Hari – hari berikutnya, hujan masih juga turun. Terkadang dalam sehari hujan tidak pernah berhenti. Aku sudah tiga hari ini tidak keluar rumah. Tapi sore ini aku harus keluar rumah. Berada di dalam rumah selama tiga hari tanpa bertemu dengan teman – teman bermain membuatku seperti kehilangan semangat.
Tuhan seperti mengerti kesedihanku. Hujan berhenti seolah – olah diperintahkanNya. Segala puji bagi Tuhan yang telah menghentikan hujan, walau sejenak. Tak lama setelah aku sampai di kos – kosan teman – temanku, hujan turun lagi. Mula – mula gerimis dan secara berangsur turun semakin deras.
Baiklah. Aku sudah menghabiskan tiga hari di kamar dan kini terjebak hujan di kos – kosan. Mengapa aku tidak menginap sekalian?
Selalu ada acara yang menarik di kos – kosan.
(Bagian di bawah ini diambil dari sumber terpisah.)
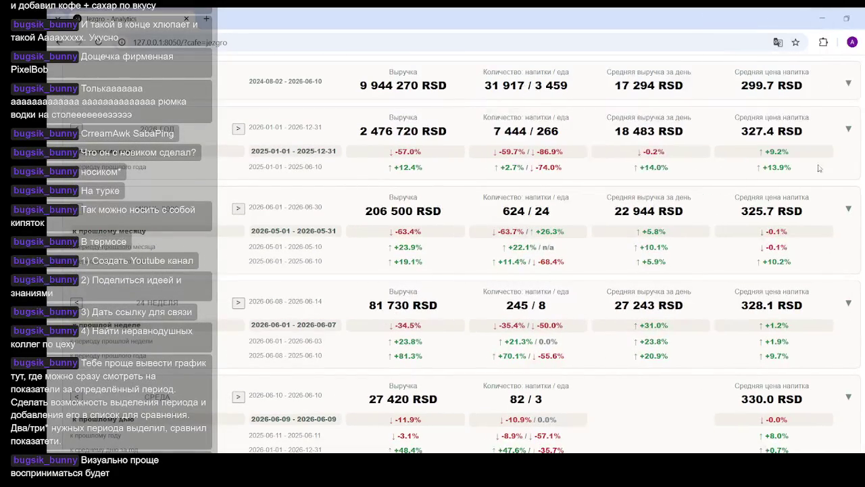
- Expand the first summary card, covering 2024-08-02 – 2026-06-10
{"action": "scroll", "coordinate": [652, 187], "scroll_direction": "up", "scroll_amount": 4}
Dengan segala keterbatsan masih ada cara untuk bisa tertawa. Dan bersenang – senang tentunya.
Bambang menjerang air untuk bikin kopi. Dan sambil menunggu air mendidih, kami main gitar dan bernyanyi bersama. Jemu bermain gitar, kita main kartu sampai larut. Sampai tidak ada acara lagi kecuali tidur.
Celakanya, aku bangun kesiangan. Padahal, jam setengah delapan pagi aku harus mengantarkan ibu ke tempat dia mengambil uang pensiunnya. Dan sekarang sudah jam 07 lebih 10 menit. Aku harus segera pulang atau akan kena marah ibuku. Kukeluarkan sepeda dan bersiap untuk pulang.
“Pulanglah dan tidak usah ikut ngopi”
Bambang, yang tukang bikin kopinya anak kos, menyindirku. Aku tergoda. Dan selama beberapa menit kemudian aku masih di tempat itu. Sampai di rumah aku kena marah ibuku.
Aku menunggu ibuku antri untuk mendapatkan uang pensiunannya. Ibuku hanyalah seorang pegawai kecil dan uang pensiunannya juga kecil. Tapi bagi kami, uang yang kecil itu sangat berarti.
“Mas kesinilah. Temani aku bicara”. Suara dari seorang kakek mengagetkanku. Aku mendekat dan menjabat tangannya.
“Siapa yang diantar?”
“Ibu, pak”
“Oooooh, Ibumu pensiunan apa?”
“Ibu saya dari SMP V, pak”
“Wah bagus. Kamu masih sekolah?”
“Saya di tingkat akhir pak. Sebentar lagi KKN.”
“Bagus – bagus”
Sejenak kami saling diam. Tapi dari perbincangan kami yang tadi, dari logat bicara, bicaranya maksudku, aku berkesimpulan kalau dia bukan asli sini. Akupun menanyakan hal itu padanya.
“Bapak bukan asli sini ya?”
“Saya dari Surabaya. Saya baru pindah ke sini setelah pension.”
“Kok memilih kota terpencil seperti Pacitan, sih pak?”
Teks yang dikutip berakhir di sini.